Could you output exactly the lines from the one containing "1. Navigera till" through the end of the records below, and nothing more?

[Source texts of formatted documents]
--

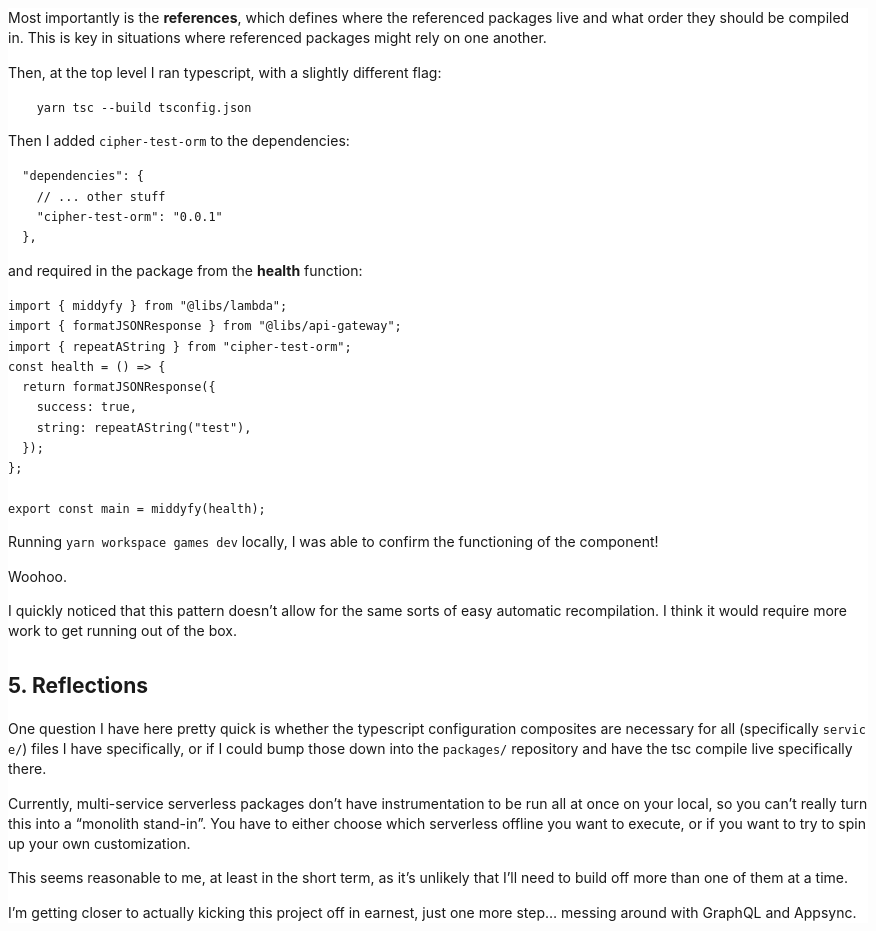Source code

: Most importantly is the **references**, which defines where the referenced packages live and what order they should be compiled in. This is key in situations where referenced packages might rely on one another.

Then, at the top level I ran typescript, with a slightly different flag:

```
    yarn tsc --build tsconfig.json
```

Then I added `cipher-test-orm` to the dependencies:

```
  "dependencies": {
    // ... other stuff
    "cipher-test-orm": "0.0.1"
  },
```

and required in the package from the **health** function:

```
import { middyfy } from "@libs/lambda";
import { formatJSONResponse } from "@libs/api-gateway";
import { repeatAString } from "cipher-test-orm";
const health = () => {
  return formatJSONResponse({
    success: true,
    string: repeatAString("test"),
  });
};

export const main = middyfy(health);
```

Running `yarn workspace games dev` locally, I was able to confirm the functioning of the component!

Woohoo.

I quickly noticed that this pattern doesn’t allow for the same sorts of easy automatic recompilation. I think it would require more work to get running out of the box.

## 5. Reflections

One question I have here pretty quick is whether the typescript configuration composites are necessary for all (specifically `service/`) files I have specifically, or if I could bump those down into the `packages/` repository and have the tsc compile live specifically there.

Currently, multi-service serverless packages don’t have instrumentation to be run all at once on your local, so you can’t really turn this into a “monolith stand-in”. You have to either choose which serverless offline you want to execute, or if you want to try to spin up your own customization.

This seems reasonable to me, at least in the short term, as it’s unlikely that I’ll need to build off more than one of them at a time.

I’m getting closer to actually kicking this project off in earnest, just one more step… messing around with GraphQL and Appsync.
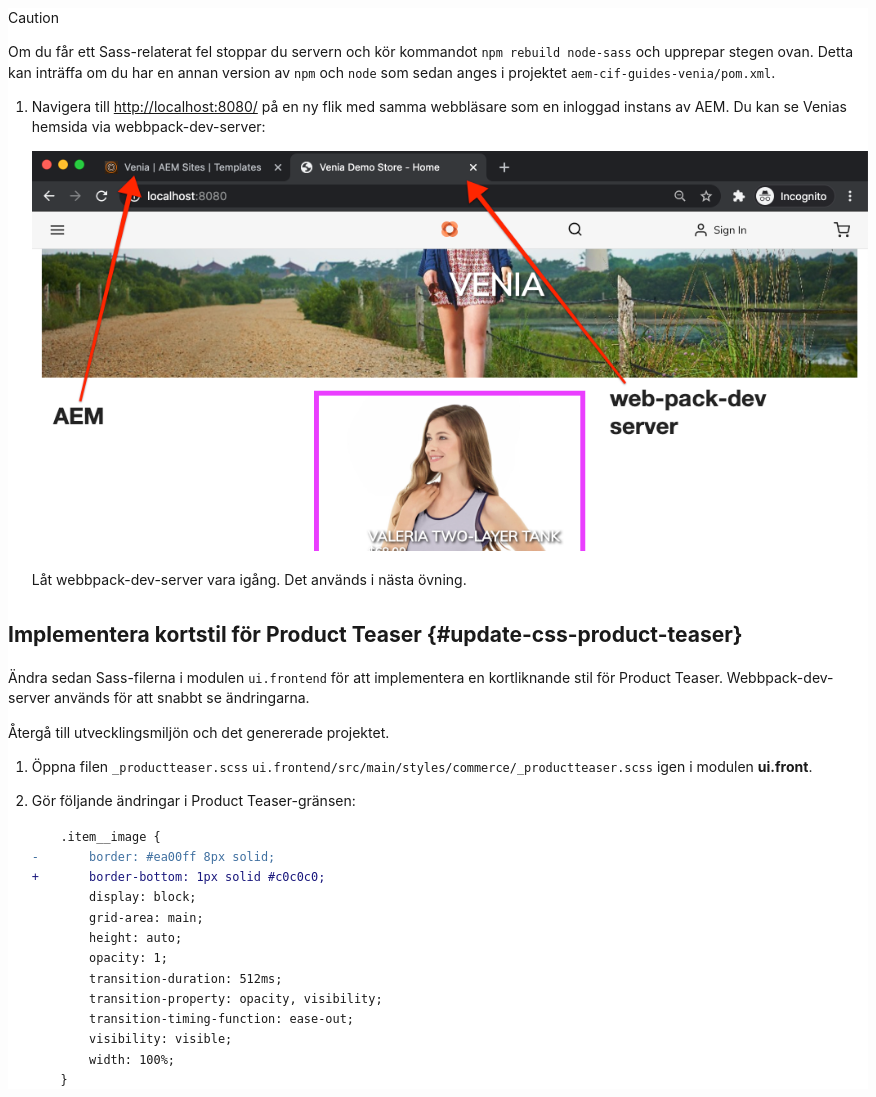    >[!CAUTION]
   >
   >Om du får ett Sass-relaterat fel stoppar du servern och kör kommandot `npm rebuild node-sass` och upprepar stegen ovan. Detta kan inträffa om du har en annan version av `npm` och `node` som sedan anges i projektet `aem-cif-guides-venia/pom.xml`.

1. Navigera till [http://localhost:8080/](http://localhost:8080/) på en ny flik med samma webbläsare som en inloggad instans av AEM. Du kan se Venias hemsida via webbpack-dev-server:

   ![Webbpaketets dev-server på port 80](../assets/style-cif-component/webpack-dev-server-port80.png)

   Låt webbpack-dev-server vara igång. Det används i nästa övning.

## Implementera kortstil för Product Teaser {#update-css-product-teaser}

Ändra sedan Sass-filerna i modulen `ui.frontend` för att implementera en kortliknande stil för Product Teaser. Webbpack-dev-server används för att snabbt se ändringarna.

Återgå till utvecklingsmiljön och det genererade projektet.

1. Öppna filen `_productteaser.scss` `ui.frontend/src/main/styles/commerce/_productteaser.scss` igen i modulen **ui.front**.

1. Gör följande ändringar i Product Teaser-gränsen:

   ```diff
       .item__image {
   -       border: #ea00ff 8px solid;
   +       border-bottom: 1px solid #c0c0c0;
           display: block;
           grid-area: main;
           height: auto;
           opacity: 1;
           transition-duration: 512ms;
           transition-property: opacity, visibility;
           transition-timing-function: ease-out;
           visibility: visible;
           width: 100%;
       }
   ```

--

Written answer ▸
1. Navigera till [http://localhost:8080/](http://localhost:8080/) på en ny flik med samma webbläsare som en inloggad instans av AEM. Du kan se Venias hemsida via webbpack-dev-server:

   ![Webbpaketets dev-server på port 80](../assets/style-cif-component/webpack-dev-server-port80.png)

   Låt webbpack-dev-server vara igång. Det används i nästa övning.

## Implementera kortstil för Product Teaser {#update-css-product-teaser}

Ändra sedan Sass-filerna i modulen `ui.frontend` för att implementera en kortliknande stil för Product Teaser. Webbpack-dev-server används för att snabbt se ändringarna.

Återgå till utvecklingsmiljön och det genererade projektet.

1. Öppna filen `_productteaser.scss` `ui.frontend/src/main/styles/commerce/_productteaser.scss` igen i modulen **ui.front**.

1. Gör följande ändringar i Product Teaser-gränsen:

   ```diff
       .item__image {
   -       border: #ea00ff 8px solid;
   +       border-bottom: 1px solid #c0c0c0;
           display: block;
           grid-area: main;
           height: auto;
           opacity: 1;
           transition-duration: 512ms;
           transition-property: opacity, visibility;
           transition-timing-function: ease-out;
           visibility: visible;
           width: 100%;
       }
   ```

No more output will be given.